### Task material
⟨
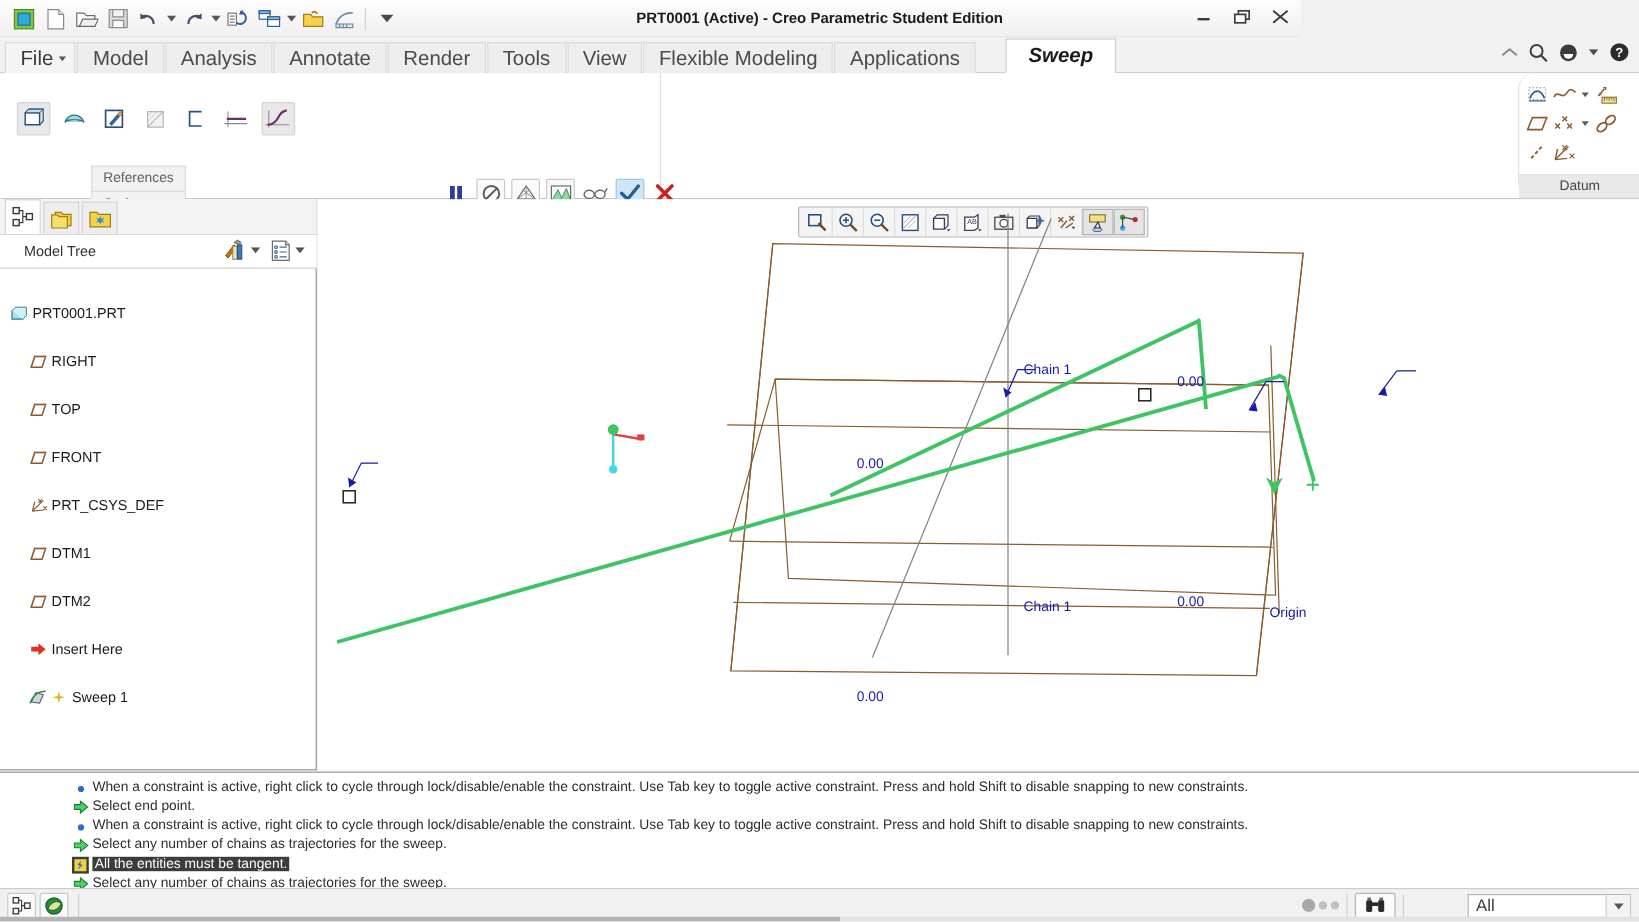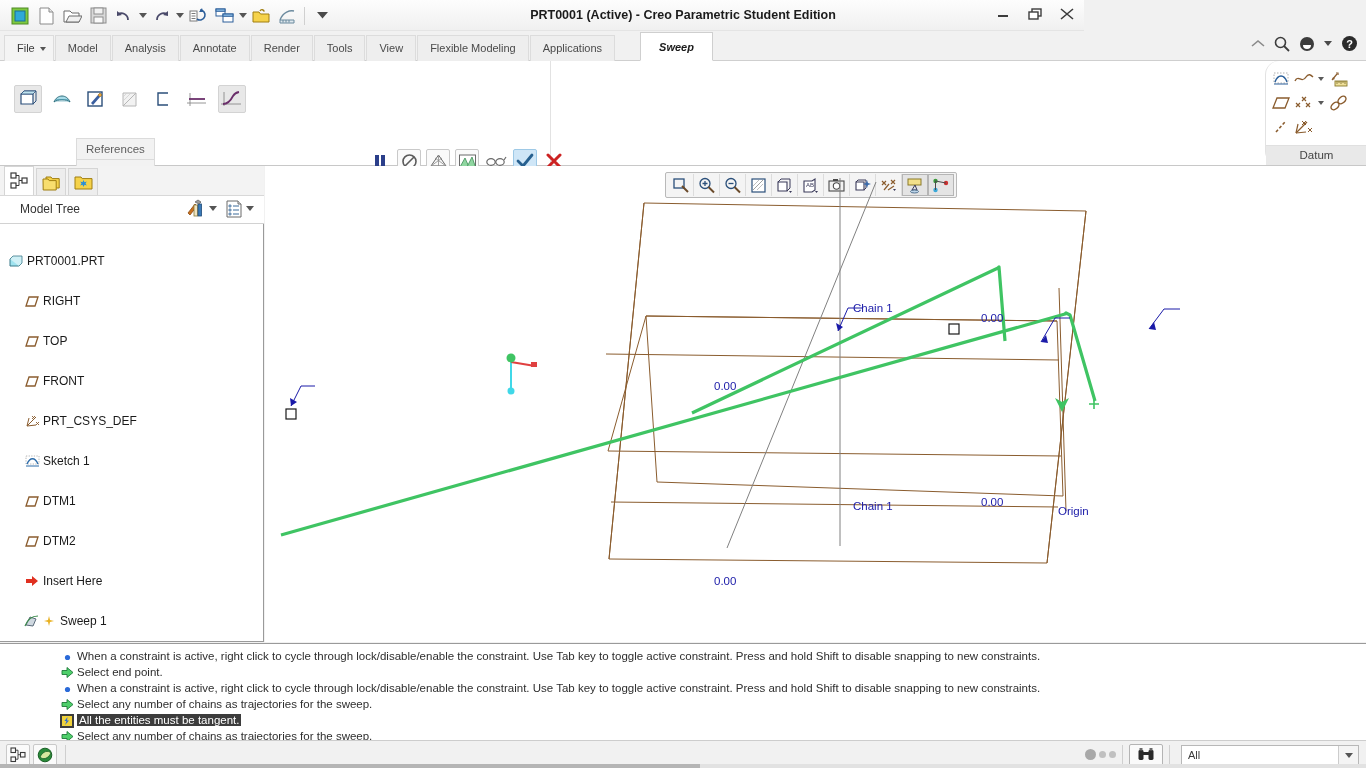--- a/index.html
+++ b/index.html
@@ -36,21 +36,21 @@
   .wincontrols .wc { width: 22px; height: 20px; display: flex; align-items: center; justify-content: center; color: #3c3c3c; }
 
   
   .tabstrip {
     position: absolute; left: 0; top: 31px; width: 1366px; height: 30px;
     background: #f1f1f1; border-bottom: 1px solid #cfcfcf;
   }
   .tabs { position: absolute; left: 4px; top: 0; display: flex; height: 30px; align-items: flex-end; }
   .tab {
     height: 26px; line-height: 25px; padding: 0 12px;
-    font-size: 11px; color: #4a4a4a;
+    font-size: 17px; color: #4a4a4a;
     background: #eeeeee; border: 1px solid #dcdcdc; border-bottom: none;
     margin-right: 1px;
   }
   .tab.file {
     background: #f4f4f4; padding-right: 18px; position: relative; color: #3b3b3b;
   }
   .tab.file::after {
     content: ""; position: absolute; right: 7px; top: 11px;
     border-left: 3.5px solid transparent; border-right: 3.5px solid transparent;
     border-top: 4px solid #555;
@@ -151,23 +151,23 @@
     display: flex; align-items: center;
   }
   .sb-left { display: flex; align-items: center; gap: 3px; padding-left: 6px; }
   .sb-ico { width: 24px; height: 22px; display: flex; align-items: center; justify-content: center; border: 1px solid #c9c9c9; background: #fafafa; border-radius: 2px; }
   .sb-div { width: 1px; height: 20px; background: #cfcfcf; margin: 0 8px; }
   .dots { display: flex; align-items: center; gap: 3px; }
   .dot { width: 7px; height: 7px; border-radius: 50%; background: #c0c0c0; }
   .dot.big { width: 11px; height: 11px; background: #a8a8a8; }
   .binoc { width: 34px; height: 22px; display: flex; align-items: center; justify-content: center; border: 1px solid #b4b4b4; background: #fafafa; border-radius: 2px; }
   .filter-select {
-    position: absolute; right: 7px; top: 4px; width: 178px; height: 20px;
-    background: #ffffff; border: 1px solid #b8b8b8; display: flex; align-items: center;
-    font-size: 11px; color: #3a3a3a; padding-left: 6px;
+    position: absolute; right: 7px; top: 4px; width: 136px; height: 20px;
+    background: #ffffff; border: 1px solid #b8b8b8; display: flex; align-items: flex-start;
+    font-size: 14px; color: #3a3a3a; padding-left: 6px;
   }
   .filter-select .fcaret {
     position: absolute; right: 0; top: 0; width: 20px; height: 18px;
     display: flex; align-items: center; justify-content: center; background: #f4f4f4; border-left: 1px solid #ccc;
   }
   .filter-select .fcaret::after { content: ""; border-left: 4px solid transparent; border-right: 4px solid transparent; border-top: 5px solid #555; }
 
   .hscroll {
     position: absolute; left: 0; top: 764px; width: 1366px; height: 4px; background: #e2e2e2;
   }
@@ -622,30 +622,20 @@
             <path d="M2 11 L11 2" stroke="#8a5c2e" stroke-width="1"></path>
             <path d="M2 11 L11 10" stroke="#8a5c2e" stroke-width="1"></path>
             <path d="M2 11 L4 3" stroke="#8a5c2e" stroke-width="1"></path>
             <path d="M7 1 L10 4 M10 1 L7 4" stroke="#8a5c2e" stroke-width="0.9"></path>
             <path d="M11 7 L14 10 M14 7 L11 10" stroke="#8a5c2e" stroke-width="0.9"></path>
           </svg>
         </span>
         <span>PRT_CSYS_DEF</span>
       </div>
 
-      <div class="tree-row indent">
-        <span class="tw">
-          <svg width="15" height="13" viewBox="0 0 15 13">
-            <rect x="1" y="1" width="13" height="8" fill="none" stroke="#b8b8b8" stroke-dasharray="1.3,1.3"></rect>
-            <path d="M2 9 C5 2, 10 2, 13 9" stroke="#2a6aa8" stroke-width="1.3" fill="none"></path>
-            <line x1="1" y1="11" x2="14" y2="11" stroke="#2a6aa8" stroke-width="1"></line>
-          </svg>
-        </span>
-        <span>Sketch 1</span>
-      </div>
 
       <div class="tree-row indent">
         <span class="tw">
           <svg width="14" height="11" viewBox="0 0 14 11">
               <path d="M4 1 H13 L10 10 H1 z" fill="none" stroke="#8a5c2e" stroke-width="1.3"></path>
             </svg>
         </span>
         <span>DTM1</span>
       </div>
⟩
### Problem description
Minus its pictures, the full listing should be copied verbatim.

### Response to the task
--- a/index.html
+++ b/index.html
@@ -36,21 +36,21 @@
   .wincontrols .wc { width: 22px; height: 20px; display: flex; align-items: center; justify-content: center; color: #3c3c3c; }
 
   
   .tabstrip {
     position: absolute; left: 0; top: 31px; width: 1366px; height: 30px;
     background: #f1f1f1; border-bottom: 1px solid #cfcfcf;
   }
   .tabs { position: absolute; left: 4px; top: 0; display: flex; height: 30px; align-items: flex-end; }
   .tab {
     height: 26px; line-height: 25px; padding: 0 12px;
-    font-size: 11px; color: #4a4a4a;
+    font-size: 17px; color: #4a4a4a;
     background: #eeeeee; border: 1px solid #dcdcdc; border-bottom: none;
     margin-right: 1px;
   }
   .tab.file {
     background: #f4f4f4; padding-right: 18px; position: relative; color: #3b3b3b;
   }
   .tab.file::after {
     content: ""; position: absolute; right: 7px; top: 11px;
     border-left: 3.5px solid transparent; border-right: 3.5px solid transparent;
     border-top: 4px solid #555;
@@ -151,23 +151,23 @@
     display: flex; align-items: center;
   }
   .sb-left { display: flex; align-items: center; gap: 3px; padding-left: 6px; }
   .sb-ico { width: 24px; height: 22px; display: flex; align-items: center; justify-content: center; border: 1px solid #c9c9c9; background: #fafafa; border-radius: 2px; }
   .sb-div { width: 1px; height: 20px; background: #cfcfcf; margin: 0 8px; }
   .dots { display: flex; align-items: center; gap: 3px; }
   .dot { width: 7px; height: 7px; border-radius: 50%; background: #c0c0c0; }
   .dot.big { width: 11px; height: 11px; background: #a8a8a8; }
   .binoc { width: 34px; height: 22px; display: flex; align-items: center; justify-content: center; border: 1px solid #b4b4b4; background: #fafafa; border-radius: 2px; }
   .filter-select {
-    position: absolute; right: 7px; top: 4px; width: 178px; height: 20px;
-    background: #ffffff; border: 1px solid #b8b8b8; display: flex; align-items: center;
-    font-size: 11px; color: #3a3a3a; padding-left: 6px;
+    position: absolute; right: 7px; top: 4px; width: 136px; height: 20px;
+    background: #ffffff; border: 1px solid #b8b8b8; display: flex; align-items: flex-start;
+    font-size: 14px; color: #3a3a3a; padding-left: 6px;
   }
   .filter-select .fcaret {
     position: absolute; right: 0; top: 0; width: 20px; height: 18px;
     display: flex; align-items: center; justify-content: center; background: #f4f4f4; border-left: 1px solid #ccc;
   }
   .filter-select .fcaret::after { content: ""; border-left: 4px solid transparent; border-right: 4px solid transparent; border-top: 5px solid #555; }
 
   .hscroll {
     position: absolute; left: 0; top: 764px; width: 1366px; height: 4px; background: #e2e2e2;
   }
@@ -622,30 +622,20 @@
             <path d="M2 11 L11 2" stroke="#8a5c2e" stroke-width="1"></path>
             <path d="M2 11 L11 10" stroke="#8a5c2e" stroke-width="1"></path>
             <path d="M2 11 L4 3" stroke="#8a5c2e" stroke-width="1"></path>
             <path d="M7 1 L10 4 M10 1 L7 4" stroke="#8a5c2e" stroke-width="0.9"></path>
             <path d="M11 7 L14 10 M14 7 L11 10" stroke="#8a5c2e" stroke-width="0.9"></path>
           </svg>
         </span>
         <span>PRT_CSYS_DEF</span>
       </div>
 
-      <div class="tree-row indent">
-        <span class="tw">
-          <svg width="15" height="13" viewBox="0 0 15 13">
-            <rect x="1" y="1" width="13" height="8" fill="none" stroke="#b8b8b8" stroke-dasharray="1.3,1.3"></rect>
-            <path d="M2 9 C5 2, 10 2, 13 9" stroke="#2a6aa8" stroke-width="1.3" fill="none"></path>
-            <line x1="1" y1="11" x2="14" y2="11" stroke="#2a6aa8" stroke-width="1"></line>
-          </svg>
-        </span>
-        <span>Sketch 1</span>
-      </div>
 
       <div class="tree-row indent">
         <span class="tw">
           <svg width="14" height="11" viewBox="0 0 14 11">
               <path d="M4 1 H13 L10 10 H1 z" fill="none" stroke="#8a5c2e" stroke-width="1.3"></path>
             </svg>
         </span>
         <span>DTM1</span>
       </div>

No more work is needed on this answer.